**Exercise data**
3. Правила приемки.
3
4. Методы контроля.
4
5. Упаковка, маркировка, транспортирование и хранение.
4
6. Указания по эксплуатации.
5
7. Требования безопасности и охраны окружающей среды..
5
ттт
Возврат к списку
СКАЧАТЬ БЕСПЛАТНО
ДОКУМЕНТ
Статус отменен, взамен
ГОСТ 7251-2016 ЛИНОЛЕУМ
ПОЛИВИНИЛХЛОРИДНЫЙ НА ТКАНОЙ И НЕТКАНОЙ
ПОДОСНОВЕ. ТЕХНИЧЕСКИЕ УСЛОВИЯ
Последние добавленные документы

**Exercise**
Please rewrite these lines with "ЛИНОЛЕУМ" changed to "ПОКРЫТИЕ" and everything else left as it is.

**Solution to this task**
3. Правила приемки.
3
4. Методы контроля.
4
5. Упаковка, маркировка, транспортирование и хранение.
4
6. Указания по эксплуатации.
5
7. Требования безопасности и охраны окружающей среды..
5
ттт
Возврат к списку
СКАЧАТЬ БЕСПЛАТНО
ДОКУМЕНТ
Статус отменен, взамен
ГОСТ 7251-2016 ПОКРЫТИЕ
ПОЛИВИНИЛХЛОРИДНЫЙ НА ТКАНОЙ И НЕТКАНОЙ
ПОДОСНОВЕ. ТЕХНИЧЕСКИЕ УСЛОВИЯ
Последние добавленные документы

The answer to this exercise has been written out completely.